Umso beachtlicher ist es, dass sie bei all dem Stress noch dazu kommt, sich um die Dinge zu kümmern, die wirklich zählen – zum Beispiel Hassrede im Internet. Erst letzte Woche stellte sie die "No Hate Speech" Kampagne vor, mit der sie „ein weiteres Zeichen gegen Hass und Gewalt“ setzen möchte. Eine durchaus reizvolle Idee. Noch schöner wäre sie allerdings, wenn Manuela Schwesig nicht gleichzeitig ein anderes Projekt fördern würde, das auch ambitionierten „Israelkritikern“ Asyl gewährt. Gerne wüsste man, was genau das BMFSFJ eigentlich unter „Hass“ versteht. Mehr noch: Wo verläuft eigentlich die Grenze zwischen Hetze und Kritik? Grund genug, bei den direkt Zuständigen – Staatssekretär Dr. Ralf Kleindiek und Thomas Heppener (Chef des hauseigenen Bundesprogramms „Demokratie leben“, vormals Direktor des Anne Frank Zentrums) -  einmal nachzufragen.

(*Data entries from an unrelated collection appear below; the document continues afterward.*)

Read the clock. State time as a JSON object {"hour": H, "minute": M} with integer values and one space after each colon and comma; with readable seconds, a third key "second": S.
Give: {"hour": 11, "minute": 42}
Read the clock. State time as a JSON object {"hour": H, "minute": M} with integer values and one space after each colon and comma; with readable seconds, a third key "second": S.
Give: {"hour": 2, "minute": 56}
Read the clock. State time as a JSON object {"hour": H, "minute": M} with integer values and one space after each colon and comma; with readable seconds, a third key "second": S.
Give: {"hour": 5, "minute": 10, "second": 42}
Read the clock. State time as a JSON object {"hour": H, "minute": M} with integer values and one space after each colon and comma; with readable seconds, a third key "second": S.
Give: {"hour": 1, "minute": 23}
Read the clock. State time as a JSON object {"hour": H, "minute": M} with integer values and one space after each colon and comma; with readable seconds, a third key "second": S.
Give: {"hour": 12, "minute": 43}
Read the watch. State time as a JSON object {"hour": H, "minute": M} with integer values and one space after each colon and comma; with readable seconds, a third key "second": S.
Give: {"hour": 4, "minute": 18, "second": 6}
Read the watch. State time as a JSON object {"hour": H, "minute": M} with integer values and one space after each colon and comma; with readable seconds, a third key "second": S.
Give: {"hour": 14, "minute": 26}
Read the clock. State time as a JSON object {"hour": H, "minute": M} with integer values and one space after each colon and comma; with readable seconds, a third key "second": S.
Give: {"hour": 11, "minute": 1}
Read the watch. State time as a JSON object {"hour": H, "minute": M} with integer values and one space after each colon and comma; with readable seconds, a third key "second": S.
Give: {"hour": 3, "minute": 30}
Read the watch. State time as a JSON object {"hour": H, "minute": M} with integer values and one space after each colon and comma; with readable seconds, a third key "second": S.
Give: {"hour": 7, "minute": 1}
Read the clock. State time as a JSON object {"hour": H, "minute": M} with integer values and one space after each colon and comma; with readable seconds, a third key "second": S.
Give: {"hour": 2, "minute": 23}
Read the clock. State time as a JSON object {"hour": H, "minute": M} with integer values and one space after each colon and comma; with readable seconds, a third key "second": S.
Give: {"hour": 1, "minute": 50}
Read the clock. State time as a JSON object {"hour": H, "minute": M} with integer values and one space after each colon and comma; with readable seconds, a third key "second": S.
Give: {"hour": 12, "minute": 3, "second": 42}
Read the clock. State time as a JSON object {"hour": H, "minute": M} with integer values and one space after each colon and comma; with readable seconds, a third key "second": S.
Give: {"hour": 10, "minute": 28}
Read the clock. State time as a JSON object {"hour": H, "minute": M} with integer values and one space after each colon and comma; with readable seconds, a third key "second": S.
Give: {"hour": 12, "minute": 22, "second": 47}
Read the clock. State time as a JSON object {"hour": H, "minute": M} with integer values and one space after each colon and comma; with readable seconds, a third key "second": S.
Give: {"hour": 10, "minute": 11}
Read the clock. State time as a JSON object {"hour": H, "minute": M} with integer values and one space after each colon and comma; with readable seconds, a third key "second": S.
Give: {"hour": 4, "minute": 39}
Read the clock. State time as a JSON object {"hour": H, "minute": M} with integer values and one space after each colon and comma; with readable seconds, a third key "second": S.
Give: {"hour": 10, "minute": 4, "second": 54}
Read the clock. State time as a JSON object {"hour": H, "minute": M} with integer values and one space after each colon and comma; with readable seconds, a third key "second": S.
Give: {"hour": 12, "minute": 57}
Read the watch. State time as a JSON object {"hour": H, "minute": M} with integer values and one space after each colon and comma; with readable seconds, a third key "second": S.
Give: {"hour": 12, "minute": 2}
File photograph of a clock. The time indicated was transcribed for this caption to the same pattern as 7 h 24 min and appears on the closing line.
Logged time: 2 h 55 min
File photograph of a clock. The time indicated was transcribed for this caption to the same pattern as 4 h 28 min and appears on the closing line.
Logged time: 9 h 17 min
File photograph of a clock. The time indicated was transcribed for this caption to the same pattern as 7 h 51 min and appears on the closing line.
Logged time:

Sehr geehrter Herr Dr. Kleindiek, sehr geehrter Herr Heppener,

mit großem Interesse habe ich zur Kenntnis genommen, dass die „No Hate Speech“ Kampagne des Europarats nun mit Unterstützung von Familienministerin Manuela Schwesig auch in Deutschland an den Start geht.  Der Website des Ministeriums entnehme ich, dass es bei „No Hate Speech“ darum geht, „ein weiteres Zeichen gegen Hass und Gewalt setzen“ - denn „Hass ist keine Meinung“, so Frau Schwesig. Das klingt soweit nachvollziehbar. Allerdings vermisse ich seitens des Ministeriums eine genaue Definition dessen, was „Hass“ überhaupt bedeutet. Der Duden besagt zwar, dass es sich dabei um „ein starkes Gefühl der Ablehnung und Feindschaft gegenüber einer Person, Gruppe oder Einrichtung“ handelt. Aber wenn eine oberste Bundesbehörde Hass bekämpfen will, wüsste ich auch gern, wo genau denn in den Augen der Verantwortlichen Kritik endet und Hass beginnt.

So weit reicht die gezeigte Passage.